▸ TASK PROMPT: Reproduce every line of the source data below, character for character, in the same order.

Source data

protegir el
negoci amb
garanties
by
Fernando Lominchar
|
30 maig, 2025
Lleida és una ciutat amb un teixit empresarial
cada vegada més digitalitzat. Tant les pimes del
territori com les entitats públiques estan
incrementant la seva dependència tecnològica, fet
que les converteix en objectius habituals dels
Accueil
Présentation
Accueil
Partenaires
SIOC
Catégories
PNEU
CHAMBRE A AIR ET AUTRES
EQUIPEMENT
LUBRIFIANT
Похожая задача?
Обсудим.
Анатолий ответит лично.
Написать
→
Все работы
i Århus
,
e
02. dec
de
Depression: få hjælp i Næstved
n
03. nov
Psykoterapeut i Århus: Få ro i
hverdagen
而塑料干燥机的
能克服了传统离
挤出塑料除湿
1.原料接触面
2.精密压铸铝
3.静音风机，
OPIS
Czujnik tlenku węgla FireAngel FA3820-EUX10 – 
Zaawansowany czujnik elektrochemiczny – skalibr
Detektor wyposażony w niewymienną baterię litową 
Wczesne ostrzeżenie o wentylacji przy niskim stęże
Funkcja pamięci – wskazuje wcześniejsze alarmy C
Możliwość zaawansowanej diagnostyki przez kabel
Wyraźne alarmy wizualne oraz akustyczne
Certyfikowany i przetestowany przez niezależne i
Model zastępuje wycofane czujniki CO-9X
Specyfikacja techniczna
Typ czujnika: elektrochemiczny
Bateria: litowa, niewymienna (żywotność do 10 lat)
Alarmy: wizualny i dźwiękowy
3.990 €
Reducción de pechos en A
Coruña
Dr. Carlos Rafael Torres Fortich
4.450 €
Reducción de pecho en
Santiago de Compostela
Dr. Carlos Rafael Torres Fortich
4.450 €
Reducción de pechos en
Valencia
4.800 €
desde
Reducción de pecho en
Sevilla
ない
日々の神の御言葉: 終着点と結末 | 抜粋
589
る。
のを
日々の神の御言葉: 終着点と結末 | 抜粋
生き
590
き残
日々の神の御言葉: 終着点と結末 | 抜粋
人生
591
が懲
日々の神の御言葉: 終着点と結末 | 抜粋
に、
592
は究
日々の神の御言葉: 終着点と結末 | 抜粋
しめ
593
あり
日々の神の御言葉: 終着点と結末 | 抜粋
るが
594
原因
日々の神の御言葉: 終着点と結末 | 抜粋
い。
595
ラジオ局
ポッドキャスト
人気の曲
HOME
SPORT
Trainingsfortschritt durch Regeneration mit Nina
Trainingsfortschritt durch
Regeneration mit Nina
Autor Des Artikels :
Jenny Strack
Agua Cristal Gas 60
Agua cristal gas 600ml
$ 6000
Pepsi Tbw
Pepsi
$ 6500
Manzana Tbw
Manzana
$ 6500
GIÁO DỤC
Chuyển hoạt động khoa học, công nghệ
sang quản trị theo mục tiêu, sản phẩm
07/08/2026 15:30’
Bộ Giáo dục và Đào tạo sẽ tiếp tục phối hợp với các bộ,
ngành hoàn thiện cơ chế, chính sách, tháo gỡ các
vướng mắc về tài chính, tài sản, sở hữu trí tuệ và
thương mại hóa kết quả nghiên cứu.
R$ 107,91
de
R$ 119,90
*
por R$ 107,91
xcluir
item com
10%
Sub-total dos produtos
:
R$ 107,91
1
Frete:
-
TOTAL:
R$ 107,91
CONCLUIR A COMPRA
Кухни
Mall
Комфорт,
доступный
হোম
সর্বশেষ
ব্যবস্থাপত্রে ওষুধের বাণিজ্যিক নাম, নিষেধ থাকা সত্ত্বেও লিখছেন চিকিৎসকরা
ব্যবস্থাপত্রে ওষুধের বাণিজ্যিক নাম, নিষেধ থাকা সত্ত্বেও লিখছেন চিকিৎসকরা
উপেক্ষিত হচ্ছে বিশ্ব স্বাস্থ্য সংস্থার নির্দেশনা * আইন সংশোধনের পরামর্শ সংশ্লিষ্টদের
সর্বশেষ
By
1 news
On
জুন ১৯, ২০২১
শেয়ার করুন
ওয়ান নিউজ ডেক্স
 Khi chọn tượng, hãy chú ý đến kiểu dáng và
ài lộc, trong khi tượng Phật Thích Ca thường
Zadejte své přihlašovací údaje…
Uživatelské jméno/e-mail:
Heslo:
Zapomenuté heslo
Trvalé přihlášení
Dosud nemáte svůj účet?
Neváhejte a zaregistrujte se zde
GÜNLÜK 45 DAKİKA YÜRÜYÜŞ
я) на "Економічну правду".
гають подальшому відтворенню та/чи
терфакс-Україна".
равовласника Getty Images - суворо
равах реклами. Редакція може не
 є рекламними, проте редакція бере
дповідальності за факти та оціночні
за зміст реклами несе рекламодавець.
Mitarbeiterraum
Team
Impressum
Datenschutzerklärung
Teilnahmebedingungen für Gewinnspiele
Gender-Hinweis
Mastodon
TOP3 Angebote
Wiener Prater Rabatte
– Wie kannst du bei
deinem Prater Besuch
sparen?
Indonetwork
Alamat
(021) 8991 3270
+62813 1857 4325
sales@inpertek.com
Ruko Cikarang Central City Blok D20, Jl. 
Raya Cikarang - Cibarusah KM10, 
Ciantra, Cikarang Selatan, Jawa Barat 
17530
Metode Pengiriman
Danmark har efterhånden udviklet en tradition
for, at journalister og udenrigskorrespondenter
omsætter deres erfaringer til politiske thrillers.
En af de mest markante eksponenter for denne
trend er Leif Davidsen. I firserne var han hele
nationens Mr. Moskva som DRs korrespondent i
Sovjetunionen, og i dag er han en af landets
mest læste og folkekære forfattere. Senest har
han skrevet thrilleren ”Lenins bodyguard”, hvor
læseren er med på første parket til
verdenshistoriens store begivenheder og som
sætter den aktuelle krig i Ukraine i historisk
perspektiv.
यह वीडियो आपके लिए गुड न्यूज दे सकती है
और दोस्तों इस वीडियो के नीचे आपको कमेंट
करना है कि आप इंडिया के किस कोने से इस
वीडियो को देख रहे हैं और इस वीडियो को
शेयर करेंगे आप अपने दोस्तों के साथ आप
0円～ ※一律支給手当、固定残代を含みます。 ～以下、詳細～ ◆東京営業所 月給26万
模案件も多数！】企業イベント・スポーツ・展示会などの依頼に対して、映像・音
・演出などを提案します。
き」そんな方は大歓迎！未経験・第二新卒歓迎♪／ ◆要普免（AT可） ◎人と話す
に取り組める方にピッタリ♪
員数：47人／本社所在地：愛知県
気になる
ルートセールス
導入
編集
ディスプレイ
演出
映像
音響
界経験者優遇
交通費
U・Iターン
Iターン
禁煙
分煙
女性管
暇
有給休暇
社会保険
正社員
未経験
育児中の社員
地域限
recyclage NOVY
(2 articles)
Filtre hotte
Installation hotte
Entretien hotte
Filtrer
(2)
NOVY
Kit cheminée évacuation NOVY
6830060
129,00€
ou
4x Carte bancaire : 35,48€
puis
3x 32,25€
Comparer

▸ RESPONSE TO THE TASK:
protegir el
negoci amb
garanties
by
Fernando Lominchar
|
30 maig, 2025
Lleida és una ciutat amb un teixit empresarial
cada vegada més digitalitzat. Tant les pimes del
territori com les entitats públiques estan
incrementant la seva dependència tecnològica, fet
que les converteix en objectius habituals dels
Accueil
Présentation
Accueil
Partenaires
SIOC
Catégories
PNEU
CHAMBRE A AIR ET AUTRES
EQUIPEMENT
LUBRIFIANT
Похожая задача?
Обсудим.
Анатолий ответит лично.
Написать
→
Все работы
i Århus
,
e
02. dec
de
Depression: få hjælp i Næstved
n
03. nov
Psykoterapeut i Århus: Få ro i
hverdagen
而塑料干燥机的
能克服了传统离
挤出塑料除湿
1.原料接触面
2.精密压铸铝
3.静音风机，
OPIS
Czujnik tlenku węgla FireAngel FA3820-EUX10 – 
Zaawansowany czujnik elektrochemiczny – skalibr
Detektor wyposażony w niewymienną baterię litową 
Wczesne ostrzeżenie o wentylacji przy niskim stęże
Funkcja pamięci – wskazuje wcześniejsze alarmy C
Możliwość zaawansowanej diagnostyki przez kabel
Wyraźne alarmy wizualne oraz akustyczne
Certyfikowany i przetestowany przez niezależne i
Model zastępuje wycofane czujniki CO-9X
Specyfikacja techniczna
Typ czujnika: elektrochemiczny
Bateria: litowa, niewymienna (żywotność do 10 lat)
Alarmy: wizualny i dźwiękowy
3.990 €
Reducción de pechos en A
Coruña
Dr. Carlos Rafael Torres Fortich
4.450 €
Reducción de pecho en
Santiago de Compostela
Dr. Carlos Rafael Torres Fortich
4.450 €
Reducción de pechos en
Valencia
4.800 €
desde
Reducción de pecho en
Sevilla
ない
日々の神の御言葉: 終着点と結末 | 抜粋
589
る。
のを
日々の神の御言葉: 終着点と結末 | 抜粋
生き
590
き残
日々の神の御言葉: 終着点と結末 | 抜粋
人生
591
が懲
日々の神の御言葉: 終着点と結末 | 抜粋
に、
592
は究
日々の神の御言葉: 終着点と結末 | 抜粋
しめ
593
あり
日々の神の御言葉: 終着点と結末 | 抜粋
るが
594
原因
日々の神の御言葉: 終着点と結末 | 抜粋
い。
595
ラジオ局
ポッドキャスト
人気の曲
HOME
SPORT
Trainingsfortschritt durch Regeneration mit Nina
Trainingsfortschritt durch
Regeneration mit Nina
Autor Des Artikels :
Jenny Strack
Agua Cristal Gas 60
Agua cristal gas 600ml
$ 6000
Pepsi Tbw
Pepsi
$ 6500
Manzana Tbw
Manzana
$ 6500
GIÁO DỤC
Chuyển hoạt động khoa học, công nghệ
sang quản trị theo mục tiêu, sản phẩm
07/08/2026 15:30’
Bộ Giáo dục và Đào tạo sẽ tiếp tục phối hợp với các bộ,
ngành hoàn thiện cơ chế, chính sách, tháo gỡ các
vướng mắc về tài chính, tài sản, sở hữu trí tuệ và
thương mại hóa kết quả nghiên cứu.
R$ 107,91
de
R$ 119,90
*
por R$ 107,91
xcluir
item com
10%
Sub-total dos produtos
:
R$ 107,91
1
Frete:
-
TOTAL:
R$ 107,91
CONCLUIR A COMPRA
Кухни
Mall
Комфорт,
доступный
হোম
সর্বশেষ
ব্যবস্থাপত্রে ওষুধের বাণিজ্যিক নাম, নিষেধ থাকা সত্ত্বেও লিখছেন চিকিৎসকরা
ব্যবস্থাপত্রে ওষুধের বাণিজ্যিক নাম, নিষেধ থাকা সত্ত্বেও লিখছেন চিকিৎসকরা
উপেক্ষিত হচ্ছে বিশ্ব স্বাস্থ্য সংস্থার নির্দেশনা * আইন সংশোধনের পরামর্শ সংশ্লিষ্টদের
সর্বশেষ
By
1 news
On
জুন ১৯, ২০২১
শেয়ার করুন
ওয়ান নিউজ ডেক্স
 Khi chọn tượng, hãy chú ý đến kiểu dáng và
ài lộc, trong khi tượng Phật Thích Ca thường
Zadejte své přihlašovací údaje…
Uživatelské jméno/e-mail:
Heslo:
Zapomenuté heslo
Trvalé přihlášení
Dosud nemáte svůj účet?
Neváhejte a zaregistrujte se zde
GÜNLÜK 45 DAKİKA YÜRÜYÜŞ
я) на "Економічну правду".
гають подальшому відтворенню та/чи
терфакс-Україна".
равовласника Getty Images - суворо
равах реклами. Редакція може не
 є рекламними, проте редакція бере
дповідальності за факти та оціночні
за зміст реклами несе рекламодавець.
Mitarbeiterraum
Team
Impressum
Datenschutzerklärung
Teilnahmebedingungen für Gewinnspiele
Gender-Hinweis
Mastodon
TOP3 Angebote
Wiener Prater Rabatte
– Wie kannst du bei
deinem Prater Besuch
sparen?
Indonetwork
Alamat
(021) 8991 3270
+62813 1857 4325
sales@inpertek.com
Ruko Cikarang Central City Blok D20, Jl. 
Raya Cikarang - Cibarusah KM10, 
Ciantra, Cikarang Selatan, Jawa Barat 
17530
Metode Pengiriman
Danmark har efterhånden udviklet en tradition
for, at journalister og udenrigskorrespondenter
omsætter deres erfaringer til politiske thrillers.
En af de mest markante eksponenter for denne
trend er Leif Davidsen. I firserne var han hele
nationens Mr. Moskva som DRs korrespondent i
Sovjetunionen, og i dag er han en af landets
mest læste og folkekære forfattere. Senest har
han skrevet thrilleren ”Lenins bodyguard”, hvor
læseren er med på første parket til
verdenshistoriens store begivenheder og som
sætter den aktuelle krig i Ukraine i historisk
perspektiv.
यह वीडियो आपके लिए गुड न्यूज दे सकती है
और दोस्तों इस वीडियो के नीचे आपको कमेंट
करना है कि आप इंडिया के किस कोने से इस
वीडियो को देख रहे हैं और इस वीडियो को
शेयर करेंगे आप अपने दोस्तों के साथ आप
0円～ ※一律支給手当、固定残代を含みます。 ～以下、詳細～ ◆東京営業所 月給26万
模案件も多数！】企業イベント・スポーツ・展示会などの依頼に対して、映像・音
・演出などを提案します。
き」そんな方は大歓迎！未経験・第二新卒歓迎♪／ ◆要普免（AT可） ◎人と話す
に取り組める方にピッタリ♪
員数：47人／本社所在地：愛知県
気になる
ルートセールス
導入
編集
ディスプレイ
演出
映像
音響
界経験者優遇
交通費
U・Iターン
Iターン
禁煙
分煙
女性管
暇
有給休暇
社会保険
正社員
未経験
育児中の社員
地域限
recyclage NOVY
(2 articles)
Filtre hotte
Installation hotte
Entretien hotte
Filtrer
(2)
NOVY
Kit cheminée évacuation NOVY
6830060
129,00€
ou
4x Carte bancaire : 35,48€
puis
3x 32,25€
Comparer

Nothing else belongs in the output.